As a final step — if the cable passes the check — I suggest marking it with blue tape on both ends, to indicate the modification and to make it slightly resemble the original 25 GbE DAC.
I’ve tried this EEPROM mod with several 10 Gbps DAC cables I had lying around. They’re all from 10Gtek, but I guess my findings apply to other brands as well: Interestingly, one of the cables just wouldn’t work at 25 Gbps after the modification — according to ethtool the link was down.
Checking for differences, I noticed the non-upgradable DAC had a 10Gtek logo without a yellow background, and it had screws instead of rivets.
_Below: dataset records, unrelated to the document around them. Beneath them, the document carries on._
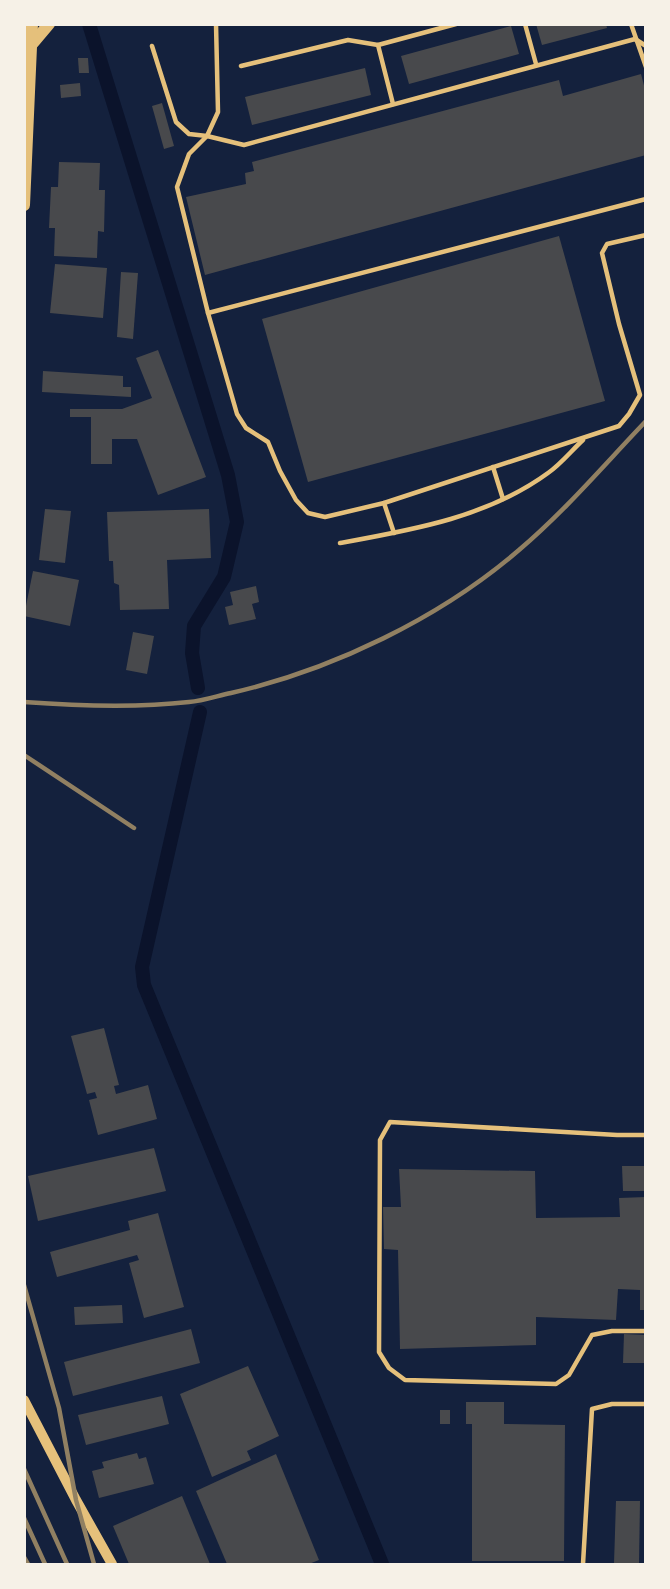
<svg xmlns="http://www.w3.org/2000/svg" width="670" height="1589" viewBox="0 0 670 1589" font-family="Lato,sans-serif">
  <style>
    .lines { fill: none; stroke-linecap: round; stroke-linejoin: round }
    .canal { stroke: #0b132b; stroke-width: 14 }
    .building { fill: #48494c }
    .service { stroke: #e5c07b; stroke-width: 4.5 }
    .tertiary { stroke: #e5c07b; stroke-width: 10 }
    .secondary { stroke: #e5c07b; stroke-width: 12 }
    .rail { stroke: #918062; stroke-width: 4.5 }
  </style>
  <rect width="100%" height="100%" fill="#14213d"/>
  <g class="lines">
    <g class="canal">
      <path d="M89,24L228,475L237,522L224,577L194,626L192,653L198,688"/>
      <path d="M200,712L142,967L144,985L382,1564"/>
    </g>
  </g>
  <g class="building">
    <path d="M536,24H606L607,28L542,45Z"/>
    <path d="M511,26L519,54L409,84L401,56Z"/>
    <path d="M78,58H88L89,73H79Z"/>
    <path d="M365,68L371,95L252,125L245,97Z"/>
    <path d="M641,74L646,93V155L205,275L186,197L246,184L245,173L254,171L252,162L559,80L563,96Z"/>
    <path d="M80,83L81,96L61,98L60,85Z"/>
    <path d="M162,103L174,146L164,149L152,106Z"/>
    <path d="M59,162L100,163L99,190H105L104,232L98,231L97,258L54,256L55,228H49L51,187H58Z"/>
    <path d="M559,236L605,401L308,482L262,319Z"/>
    <path d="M55,264L107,268L103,318L50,313Z"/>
    <path d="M121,272L138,273L133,339L117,337Z"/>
    <path d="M158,350L206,477L158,495L137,439H112V464H91V417H70V409H122L152,398L136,358Z"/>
    <path d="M43,371L123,376V387H131V397L42,392Z"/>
    <path d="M45,509L71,511L65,563L39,560Z"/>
    <path d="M209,509L211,558L167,560L169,609L120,610L119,585L114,583L113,561H109L107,512Z"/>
    <path d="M33,571L79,580L70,626L24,616Z"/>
    <path d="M256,586L259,602L252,604L256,619L229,625L225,607L233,605L230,592Z"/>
    <path d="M133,632L154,636L147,674L126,670Z"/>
    <path d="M104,1028L119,1085L114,1086L116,1094L148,1085L157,1119L98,1135L89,1100L97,1098L95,1092L87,1094L71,1036Z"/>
    <path d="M154,1148L166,1191L38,1221L28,1176Z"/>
    <path d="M622,1166H646V1191H623Z"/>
    <path d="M399,1169L535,1171L536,1218L620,1217L619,1198L646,1197V1310H640V1290L618,1289L616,1320L536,1317V1345L400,1349L398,1250L384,1249L383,1207H401Z"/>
    <path d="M158,1213L184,1307L144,1318L129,1263L139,1260L137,1255L57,1277L50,1252L130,1230L128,1221Z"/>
    <path d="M122,1305L123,1323L75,1325L74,1307Z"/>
    <path d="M191,1329L200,1363L73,1396L64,1362Z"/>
    <path d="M624,1334L646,1335V1363H623Z"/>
    <path d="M248,1366L279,1436L247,1451L251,1460L212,1477L180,1394Z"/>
    <path d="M162,1396L169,1424L86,1445L78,1415Z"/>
    <path d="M466,1402H504V1424L565,1425L564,1561H472V1424H466Z"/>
    <rect x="440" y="1410" width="10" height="14"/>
    <path d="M137,1453L139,1459L146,1457L154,1484L99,1498L92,1471L104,1468L102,1462Z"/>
    <path d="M276,1454L319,1560L309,1564H227L196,1491Z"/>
    <path d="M182,1496L210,1564H129L113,1526Z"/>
    <path d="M616,1501H640L639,1564H614Z"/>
  </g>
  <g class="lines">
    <g class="service">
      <path d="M216,24L218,112L207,136L189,154L177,187L208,313L237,414L246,428L268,442L280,471L296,500L308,513L325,517L384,503L619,426L629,414L640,395L619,324L602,253L607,244L646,235"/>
      <path d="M525,24L536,64"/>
      <path d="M631,24L646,67"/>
      <path d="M378,45L393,104"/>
      <path d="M152,46L176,122L189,134L207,136L244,145L635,39L646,46"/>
      <path d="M241,66L348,40L378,45L456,24"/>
      <path d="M208,313L646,199"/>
      <path d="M493,467L503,499"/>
      <path d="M384,503L394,533"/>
      <path d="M340,543C412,530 488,517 548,473C561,464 572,450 583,440"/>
      <path d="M646,1135H617L390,1122L380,1140L379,1352L389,1368L405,1380L556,1384L569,1375L592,1335L612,1331H646"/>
      <path d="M583,1564L592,1409L612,1404H646"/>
    </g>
    <path class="tertiary" d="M24,1400L76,1500L112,1564"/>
    <g class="secondary">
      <path d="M33,43L49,24"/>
      <path d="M24,205L32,24"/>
    </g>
    <g class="rail">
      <path d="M24,702C79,706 135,708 189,702C203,701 217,696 231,693C332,670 440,618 519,550C565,511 604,465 646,421"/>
      <path d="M24,755L134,828"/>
      <path d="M24,1285L59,1408L76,1500L94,1564"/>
      <path d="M24,1469L67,1564"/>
      <path d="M24,1518L45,1564"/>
      <path d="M24,1557L28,1564"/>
    </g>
  </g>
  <rect width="670" height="1589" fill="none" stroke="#f6f1e7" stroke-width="52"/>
</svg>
Remarkably, it also has the thinnest cable, so maybe it’s really an issue of resistance/shielding. Whenever you can, prefer 26AWG cables over 30AWG ones (26AWG is significantly thicker than 30AWG), but that alone doesn’t seem to be the problem.
By looking at the back of the connector, where you can see a part of the PCB, we can also rule out that 10Gtek just remarkets “downrated” 25 GbE cables — the PCBs look all different, yet there seems to be a commonality between the connectors with a yellow Gtek logo and rivets:

So while we’re at it, let’s take a look inside the non-upgradable cable (I also tried peeking inside a riveted one, but I don’t currently have the tools to open it).

For better inspection, I removed the hard yellow resin encapsulating most of the PCB.
As you can see, the wires of the Twinax cables are super-tiny, a fraction of the pin width. If you ever need to resolder these, keep in mind that they are crossed, i.e., the top-most wire connects to the bottom-most wire on the other end, and so on.

The Twinax ground is connected from the bottom, and both grounds are connected on both ends. The bottom also holds the EEPROM and some other minor components.

For fun, I tried replacing the Twinax cables with a Cat.8 cable I had lying around. However, without the resin in place, I kept ripping of the pads, so I gave up on it. If anyone is keen to continue where I left off, please keep me posted!
In summary, you have a good chance that your existing 10GbE DAC gear can be uprated to 25GbE by poking around in the EEPROM data over I2C. If nothing else, now you know what little is inside that passive SFP DAC cable, which — unlike your other SFP gear — doesn’t get hot to the touch.